Правда (Пратчетт) - страница 212

Он остановился на Медном мосту и спрятался под одним из украшавших его гигантских бегемотов. Град решетил поверхность реки, издавая тысячи тихих «хлюп!»

Гнев немного остыл.

Большую часть жизни Вильяма лорд де Словье был не более чем отдаленной фигурой у окна, в комнате, заставленной книгами, которые никто не читал, а Вильям кротко стоял в центре целых акров хорошего, но уже потертого ковра и слушал… ну, во основном, злые речи, такие, о которых он теперь думал, как об идеях мистера Подорожнинга, только облаченных в более респектабельные слова.

Самое страшное, самое страшное было то, что лорд де Словье никогда не ошибался. Такого понятия просто не было в его личном словаре. Люди, не согласные с ним, были безумны, или опасны, или, возможно, вообще не люди. Невозможно было спорить с лордом де Словье. Нормального спора не получалось. Спор предполагает аргументацию, дискуссию с целью убедить оппонента в своей правоте с помощью доводов разума. С отцом Вильяма спорить было нельзя, можно было только ожесточенно ругаться.
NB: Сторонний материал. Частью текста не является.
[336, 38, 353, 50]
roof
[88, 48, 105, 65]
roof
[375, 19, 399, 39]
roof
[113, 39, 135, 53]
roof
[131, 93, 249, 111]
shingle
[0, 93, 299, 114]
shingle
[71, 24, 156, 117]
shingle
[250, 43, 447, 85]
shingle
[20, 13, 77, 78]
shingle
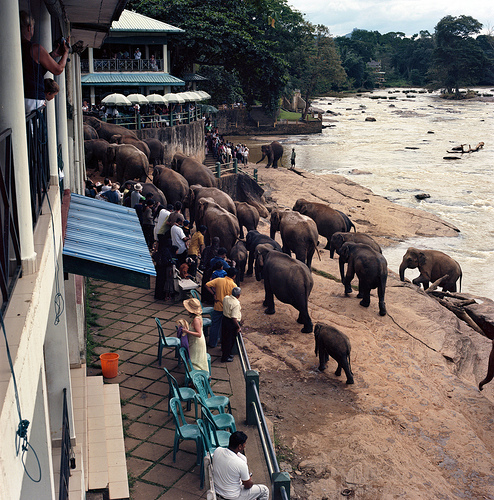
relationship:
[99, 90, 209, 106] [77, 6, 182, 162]
umbrellas outside building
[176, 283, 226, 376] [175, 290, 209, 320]
woman wearing hat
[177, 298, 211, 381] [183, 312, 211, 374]
woman wearing dress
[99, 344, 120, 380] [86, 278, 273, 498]
bucket on sidewalk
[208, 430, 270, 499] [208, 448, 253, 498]
man wearing shirt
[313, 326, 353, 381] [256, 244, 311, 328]
elephant behind elephant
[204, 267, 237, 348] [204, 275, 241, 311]
man wearing shirt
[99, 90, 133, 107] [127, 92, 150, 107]
umbrella next to umbrella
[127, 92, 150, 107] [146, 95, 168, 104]
umbrella next to umbrella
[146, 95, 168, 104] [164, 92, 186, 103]
umbrella next to umbrella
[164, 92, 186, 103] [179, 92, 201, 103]
umbrella next to umbrella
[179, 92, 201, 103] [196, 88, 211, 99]
umbrella next to umbrella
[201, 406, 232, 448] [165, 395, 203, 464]
chair next to chair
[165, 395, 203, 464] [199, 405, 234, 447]
chair next to chair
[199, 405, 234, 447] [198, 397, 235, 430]
chair next to chair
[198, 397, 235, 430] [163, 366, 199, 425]
chair next to chair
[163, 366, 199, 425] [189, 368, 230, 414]
chair next to chair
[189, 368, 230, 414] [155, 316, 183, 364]
chair next to chair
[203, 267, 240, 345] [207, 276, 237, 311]
man wearing shirt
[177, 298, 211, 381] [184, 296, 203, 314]
woman wearing hat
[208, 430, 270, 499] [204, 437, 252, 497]
man wearing shirt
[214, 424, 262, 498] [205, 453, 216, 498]
man sitting in chair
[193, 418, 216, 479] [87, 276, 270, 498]
chair on deck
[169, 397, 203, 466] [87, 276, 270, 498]
chair on deck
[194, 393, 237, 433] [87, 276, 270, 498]
chair on deck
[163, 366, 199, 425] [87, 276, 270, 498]
chair on deck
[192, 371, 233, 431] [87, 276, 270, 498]
chair on deck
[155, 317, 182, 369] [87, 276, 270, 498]
blue chairs on deck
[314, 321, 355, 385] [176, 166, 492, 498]
elephant walking on rocks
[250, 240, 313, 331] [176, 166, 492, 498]
elephant walking on rocks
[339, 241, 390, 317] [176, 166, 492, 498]
elephant walking on rocks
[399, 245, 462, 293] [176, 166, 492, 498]
elephant walking on rocks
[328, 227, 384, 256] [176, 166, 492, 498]
elephant walking on rocks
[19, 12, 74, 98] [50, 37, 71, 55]
person taking photo with camera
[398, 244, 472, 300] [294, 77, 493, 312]
elephant stepping out of river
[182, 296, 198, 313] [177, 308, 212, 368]
hat and a dress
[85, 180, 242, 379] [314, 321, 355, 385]
people are watching elephant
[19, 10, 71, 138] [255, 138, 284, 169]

Ледяная вода стекала со статуи бегемота и капала Вильяму за воротник.

Лорд де Словье говорил таким тоном, который превращал слова в кулаки, но никогда никому не угрожал.

Для этого он нанимал других людей.

Еще одна капля из растаявшего града скатилась по спине Вильяма.

Ну же, даже его отец не мог быть настолько глуп, правда?

Он задумался, не стоит ли рассказать все Страже. Но что бы ни говорили о Ваймсе, он был всего лишь человеком с горсткой подчиненных и кучей влиятельных врагов, чьи родословные уходят вглубь тысячелетий, а честь примерно сопоставима с честью бульдогов, дерущихся под ковром.

Нет. Он же и сам де Словье. Стража была нужна другим людям, тем, кто не мог решать свои проблемы по-своему. Да и что с ним случится, в худшем случае?

«Так много вариантов, – подумал он, снова отправляясь в путь. – Непросто решить, какой же из них худший».


В центре зала сияла маленькая галактика из свечей. В потускневших зеркалах, развешанных на стенах комнаты, они отражались, как огни стайки глубоководных рыб.

Вильям прошел мимо перевернутых кресел. Одно, за свечами, стояло на ножках.

Он остановился.

– А… Вильям, – сказало кресло. Затем лорд де Словье медленно поднял свое долговязое тело из объятий кожаной обивки, и шагнул в свет свечей.

– Отец, – сказал Вильям.

– Я так и знал, что ты придешь сюда. Твоей матери тоже нравился этот дом. Конечно, теперь он… изменился.

Вильям ничего не сказал. Конечно, изменился.

– Пора прекратить весь этот абсурд, верно? – сказал лорд де Словье.